The first line of the entries below, the line containing "fruit bowl: none [366,110,476,189]", and every line between them should be repeated exactly, and nothing else.

(Stored data)
*** Block opens ***

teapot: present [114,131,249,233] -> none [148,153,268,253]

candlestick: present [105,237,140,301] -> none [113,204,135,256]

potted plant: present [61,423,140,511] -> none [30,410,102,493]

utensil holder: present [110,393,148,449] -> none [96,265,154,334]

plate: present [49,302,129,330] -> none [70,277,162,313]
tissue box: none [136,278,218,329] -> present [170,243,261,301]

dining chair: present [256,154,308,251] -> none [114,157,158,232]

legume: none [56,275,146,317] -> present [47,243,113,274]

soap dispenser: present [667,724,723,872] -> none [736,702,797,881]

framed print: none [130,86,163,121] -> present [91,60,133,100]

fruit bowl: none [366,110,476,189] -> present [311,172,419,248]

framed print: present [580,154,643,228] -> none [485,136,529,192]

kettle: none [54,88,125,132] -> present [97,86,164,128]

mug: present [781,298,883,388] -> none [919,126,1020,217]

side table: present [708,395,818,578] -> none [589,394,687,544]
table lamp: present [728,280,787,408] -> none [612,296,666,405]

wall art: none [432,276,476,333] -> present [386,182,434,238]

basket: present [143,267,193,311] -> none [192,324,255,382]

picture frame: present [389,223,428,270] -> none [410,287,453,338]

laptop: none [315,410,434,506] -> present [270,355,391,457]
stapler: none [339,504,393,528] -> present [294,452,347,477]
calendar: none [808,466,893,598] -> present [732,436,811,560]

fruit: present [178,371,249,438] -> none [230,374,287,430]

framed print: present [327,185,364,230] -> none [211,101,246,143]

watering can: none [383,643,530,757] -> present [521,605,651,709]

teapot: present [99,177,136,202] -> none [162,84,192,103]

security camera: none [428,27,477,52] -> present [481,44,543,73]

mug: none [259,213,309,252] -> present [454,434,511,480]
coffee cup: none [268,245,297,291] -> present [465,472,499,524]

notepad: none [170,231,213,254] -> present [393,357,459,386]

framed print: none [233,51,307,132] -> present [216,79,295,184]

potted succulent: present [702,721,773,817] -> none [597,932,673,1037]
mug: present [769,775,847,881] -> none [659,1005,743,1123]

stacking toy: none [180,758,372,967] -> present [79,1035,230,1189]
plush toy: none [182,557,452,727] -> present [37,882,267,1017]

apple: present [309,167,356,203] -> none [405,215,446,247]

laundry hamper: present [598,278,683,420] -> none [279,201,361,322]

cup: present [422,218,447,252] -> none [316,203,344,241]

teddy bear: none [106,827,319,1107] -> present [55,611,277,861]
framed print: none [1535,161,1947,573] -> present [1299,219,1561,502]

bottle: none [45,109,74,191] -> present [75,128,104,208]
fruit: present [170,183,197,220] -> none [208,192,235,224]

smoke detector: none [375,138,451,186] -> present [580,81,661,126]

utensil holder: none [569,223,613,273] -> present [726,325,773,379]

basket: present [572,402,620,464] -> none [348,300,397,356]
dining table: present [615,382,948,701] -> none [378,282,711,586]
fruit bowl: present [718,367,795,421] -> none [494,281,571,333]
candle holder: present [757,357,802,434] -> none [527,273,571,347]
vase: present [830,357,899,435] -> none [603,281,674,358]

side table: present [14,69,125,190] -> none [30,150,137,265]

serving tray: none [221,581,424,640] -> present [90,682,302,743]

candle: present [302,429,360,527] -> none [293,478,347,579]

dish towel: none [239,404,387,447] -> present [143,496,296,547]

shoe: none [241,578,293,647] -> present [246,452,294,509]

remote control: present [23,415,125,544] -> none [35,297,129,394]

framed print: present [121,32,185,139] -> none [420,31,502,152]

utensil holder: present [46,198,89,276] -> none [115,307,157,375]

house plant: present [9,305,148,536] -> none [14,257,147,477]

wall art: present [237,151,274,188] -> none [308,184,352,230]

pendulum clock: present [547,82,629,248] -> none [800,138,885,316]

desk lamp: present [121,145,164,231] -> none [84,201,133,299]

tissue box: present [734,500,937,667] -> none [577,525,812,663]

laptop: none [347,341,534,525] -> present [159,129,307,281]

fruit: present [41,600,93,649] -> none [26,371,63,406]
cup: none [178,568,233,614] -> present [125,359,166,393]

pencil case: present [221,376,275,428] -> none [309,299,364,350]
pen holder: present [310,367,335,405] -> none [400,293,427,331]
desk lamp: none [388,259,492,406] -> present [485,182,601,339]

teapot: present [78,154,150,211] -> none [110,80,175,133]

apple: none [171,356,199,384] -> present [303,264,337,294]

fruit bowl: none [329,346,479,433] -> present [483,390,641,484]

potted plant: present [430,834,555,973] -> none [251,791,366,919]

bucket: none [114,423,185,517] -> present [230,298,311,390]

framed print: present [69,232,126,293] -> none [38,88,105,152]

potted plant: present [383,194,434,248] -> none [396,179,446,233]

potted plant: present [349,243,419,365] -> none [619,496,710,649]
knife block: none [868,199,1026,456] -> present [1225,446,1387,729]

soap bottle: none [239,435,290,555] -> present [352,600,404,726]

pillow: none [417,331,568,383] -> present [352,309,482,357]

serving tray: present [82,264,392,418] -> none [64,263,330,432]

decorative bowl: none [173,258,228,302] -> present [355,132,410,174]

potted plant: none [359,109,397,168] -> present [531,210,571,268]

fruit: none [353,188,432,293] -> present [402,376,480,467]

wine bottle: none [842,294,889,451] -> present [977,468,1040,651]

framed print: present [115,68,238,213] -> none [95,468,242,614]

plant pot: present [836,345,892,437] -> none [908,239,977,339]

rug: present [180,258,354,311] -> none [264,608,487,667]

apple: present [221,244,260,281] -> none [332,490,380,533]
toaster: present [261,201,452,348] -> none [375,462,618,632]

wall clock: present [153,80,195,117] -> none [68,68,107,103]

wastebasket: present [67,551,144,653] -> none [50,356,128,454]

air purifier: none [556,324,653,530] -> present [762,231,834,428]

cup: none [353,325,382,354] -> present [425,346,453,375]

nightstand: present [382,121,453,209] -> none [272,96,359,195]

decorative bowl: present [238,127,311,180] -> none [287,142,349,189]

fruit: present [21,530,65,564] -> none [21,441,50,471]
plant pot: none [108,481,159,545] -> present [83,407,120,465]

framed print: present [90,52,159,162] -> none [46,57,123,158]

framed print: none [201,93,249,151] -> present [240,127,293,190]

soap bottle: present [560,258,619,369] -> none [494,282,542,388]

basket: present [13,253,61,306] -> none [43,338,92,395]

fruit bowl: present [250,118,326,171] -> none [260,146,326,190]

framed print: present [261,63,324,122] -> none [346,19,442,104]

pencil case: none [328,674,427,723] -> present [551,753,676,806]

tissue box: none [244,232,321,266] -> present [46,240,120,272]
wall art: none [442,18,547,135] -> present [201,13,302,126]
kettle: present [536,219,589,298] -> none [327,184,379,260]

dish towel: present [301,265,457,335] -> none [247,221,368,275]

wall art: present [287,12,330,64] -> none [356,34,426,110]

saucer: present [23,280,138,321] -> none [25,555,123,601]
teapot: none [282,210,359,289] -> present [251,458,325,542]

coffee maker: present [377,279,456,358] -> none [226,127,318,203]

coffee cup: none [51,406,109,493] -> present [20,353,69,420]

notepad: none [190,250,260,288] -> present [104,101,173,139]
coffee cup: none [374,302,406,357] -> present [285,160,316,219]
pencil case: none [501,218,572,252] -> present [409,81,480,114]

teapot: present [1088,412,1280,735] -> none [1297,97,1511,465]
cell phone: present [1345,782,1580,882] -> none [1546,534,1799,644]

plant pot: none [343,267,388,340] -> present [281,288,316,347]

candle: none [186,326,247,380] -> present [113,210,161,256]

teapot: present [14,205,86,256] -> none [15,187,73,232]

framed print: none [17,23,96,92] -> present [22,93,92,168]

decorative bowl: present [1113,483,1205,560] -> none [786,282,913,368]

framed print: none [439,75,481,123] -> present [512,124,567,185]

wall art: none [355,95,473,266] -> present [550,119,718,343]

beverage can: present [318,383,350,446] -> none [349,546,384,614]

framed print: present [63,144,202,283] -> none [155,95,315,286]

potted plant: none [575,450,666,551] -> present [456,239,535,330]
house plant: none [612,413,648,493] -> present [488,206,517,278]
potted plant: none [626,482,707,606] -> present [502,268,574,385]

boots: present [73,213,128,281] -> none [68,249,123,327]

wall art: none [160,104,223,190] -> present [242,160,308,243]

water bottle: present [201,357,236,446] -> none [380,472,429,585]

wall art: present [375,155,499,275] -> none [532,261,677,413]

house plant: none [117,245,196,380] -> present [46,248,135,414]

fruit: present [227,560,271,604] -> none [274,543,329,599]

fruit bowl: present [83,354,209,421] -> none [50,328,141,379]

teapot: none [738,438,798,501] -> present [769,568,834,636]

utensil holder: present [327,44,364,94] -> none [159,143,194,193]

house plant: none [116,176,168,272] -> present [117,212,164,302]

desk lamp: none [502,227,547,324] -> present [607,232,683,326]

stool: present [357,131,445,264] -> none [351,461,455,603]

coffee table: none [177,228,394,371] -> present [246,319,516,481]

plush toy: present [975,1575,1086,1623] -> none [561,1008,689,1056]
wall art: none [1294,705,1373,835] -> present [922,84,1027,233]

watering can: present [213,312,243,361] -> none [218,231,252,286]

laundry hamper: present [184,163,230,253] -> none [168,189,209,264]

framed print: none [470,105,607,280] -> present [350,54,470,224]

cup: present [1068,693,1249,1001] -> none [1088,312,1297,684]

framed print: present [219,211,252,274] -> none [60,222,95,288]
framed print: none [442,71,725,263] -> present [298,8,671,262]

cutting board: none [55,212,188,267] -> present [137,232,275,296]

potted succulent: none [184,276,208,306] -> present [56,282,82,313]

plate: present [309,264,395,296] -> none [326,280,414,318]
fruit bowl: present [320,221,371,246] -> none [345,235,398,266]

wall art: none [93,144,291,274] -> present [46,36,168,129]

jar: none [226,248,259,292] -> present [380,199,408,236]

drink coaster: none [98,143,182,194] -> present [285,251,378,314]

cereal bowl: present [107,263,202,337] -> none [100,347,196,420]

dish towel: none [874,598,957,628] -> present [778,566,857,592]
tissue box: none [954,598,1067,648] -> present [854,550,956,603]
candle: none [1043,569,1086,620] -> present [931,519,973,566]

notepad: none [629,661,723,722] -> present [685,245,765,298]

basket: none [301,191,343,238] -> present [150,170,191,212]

*** Block closes ***

[Solution for this problem]:
teapot: present [114,131,249,233] -> none [148,153,268,253]

candlestick: present [105,237,140,301] -> none [113,204,135,256]

potted plant: present [61,423,140,511] -> none [30,410,102,493]

utensil holder: present [110,393,148,449] -> none [96,265,154,334]

plate: present [49,302,129,330] -> none [70,277,162,313]
tissue box: none [136,278,218,329] -> present [170,243,261,301]

dining chair: present [256,154,308,251] -> none [114,157,158,232]

legume: none [56,275,146,317] -> present [47,243,113,274]

soap dispenser: present [667,724,723,872] -> none [736,702,797,881]

framed print: none [130,86,163,121] -> present [91,60,133,100]

fruit bowl: none [366,110,476,189] -> present [311,172,419,248]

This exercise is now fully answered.